然五六口之后,她的脸色忽然变得惨白,整个人开始抑制不住地哆嗦,两眼眼球开始变红,而且转红的速度很快,两眼很快便成了血红色。两颊以及颈项部位的血脉开始呈现树根般的黑色,鼻孔里有一道血迹渗出。

这么快就中邪了,而且反应是如此的明显,几人大惊,也实在是桃子里的邪气太过浓郁。

这其实已经不是一般的邪气了,和桃子里面蕴含的灵气一样,已经是近乎实化,将近乎实化的邪气往肚子里吞,效果可想而知。

虫儿还有一丝神志未被邪气泯灭,他此时只看庾庆,见瞪大了眼睛的庾庆没喊停,哆嗦着继续去咬桃子。

几人几乎是同时出手,但还是小师叔速度最快,一把就将那啃过的仙桃从虫儿手中扇飞了,迅速出手连点虫儿几大穴位,阻止邪气的快速蔓延,然后快速将人拖上了榻。

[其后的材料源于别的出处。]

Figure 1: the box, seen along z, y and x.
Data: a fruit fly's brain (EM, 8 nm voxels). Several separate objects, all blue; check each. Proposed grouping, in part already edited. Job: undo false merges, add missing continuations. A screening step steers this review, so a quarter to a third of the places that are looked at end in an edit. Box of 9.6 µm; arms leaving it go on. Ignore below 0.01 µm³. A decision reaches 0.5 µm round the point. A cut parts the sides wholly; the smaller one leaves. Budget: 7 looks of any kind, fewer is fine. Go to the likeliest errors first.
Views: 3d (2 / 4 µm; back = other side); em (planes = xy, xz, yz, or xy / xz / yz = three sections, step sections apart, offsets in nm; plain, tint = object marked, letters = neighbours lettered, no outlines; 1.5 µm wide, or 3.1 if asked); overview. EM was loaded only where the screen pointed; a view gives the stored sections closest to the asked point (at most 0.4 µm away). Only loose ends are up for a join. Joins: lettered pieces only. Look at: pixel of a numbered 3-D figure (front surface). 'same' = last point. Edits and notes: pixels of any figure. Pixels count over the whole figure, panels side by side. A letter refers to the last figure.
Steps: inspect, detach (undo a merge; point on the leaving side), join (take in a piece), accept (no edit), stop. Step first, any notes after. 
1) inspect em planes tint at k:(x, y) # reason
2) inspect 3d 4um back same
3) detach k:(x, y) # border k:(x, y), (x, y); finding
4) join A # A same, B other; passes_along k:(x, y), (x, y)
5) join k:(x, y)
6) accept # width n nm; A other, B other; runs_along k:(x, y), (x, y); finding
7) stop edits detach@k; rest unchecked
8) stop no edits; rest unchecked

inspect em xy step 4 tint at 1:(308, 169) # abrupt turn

师徒二人盘膝而坐,小师叔双掌抵住虫儿后背,快速运功帮徒弟压制邪气。

庾庆赶紧拿了水杯,捏开了虫儿的嘴巴,运功强行往他的嘴巴里灌。

虫儿脸上神色显得整个人非常痛苦,身躯在剧烈颤抖,若不是被师父给强行施法制住,一定是痛苦挣扎模样,可他嘴角却露出一抹恐怖的诡笑,两眼球更是血红如妖魔。

天知道他现在正在承受多大的痛苦!

怕一杯大头烧的水不够,庾庆灌完后,扔掉空杯子,又伸手隔空一抓,摄来了他那杯没喝的水,也直接灌入了虫儿呜呜反抗的口中。

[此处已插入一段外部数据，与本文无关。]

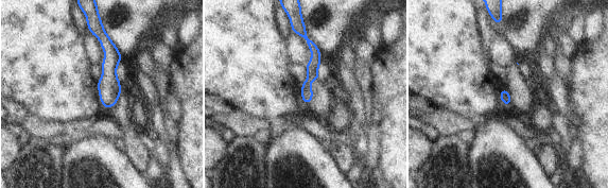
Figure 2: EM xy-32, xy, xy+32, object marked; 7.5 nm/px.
inspect em yz step 4 tint same

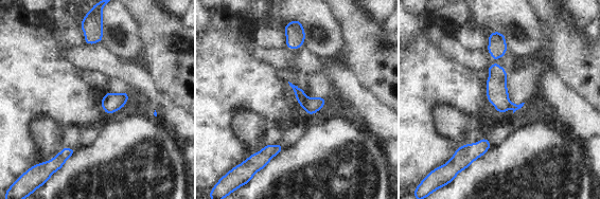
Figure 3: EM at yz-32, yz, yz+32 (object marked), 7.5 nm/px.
inspect em yz step 4 letters same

还怕不够,扔掉杯子后,又闪身直接将水壶拿了过来,将壶里剩下的还有些烫的热水全部灌入了虫儿肚子里。

做完这些后,他才退开到一旁看着,也只能是看着,与南、牧二人相视一眼,师兄弟三人可谓心有余悸,庆幸自己当初没做那个试验品。

尤其是南竹,庆幸当初自己第一个尝试仙桃时体内的祛邪之力还在。

好在有小师叔在运功快速催化那些灌进虫儿肚子里的水,虫儿稍后便不再颤抖了,鼻孔滴答的鲜血也停下了,脸颊和颈项上如树根般的黑色纹路也在慢慢淡化。

虫儿双眼已经闭上了,脸上的痛苦神色也渐渐平息了。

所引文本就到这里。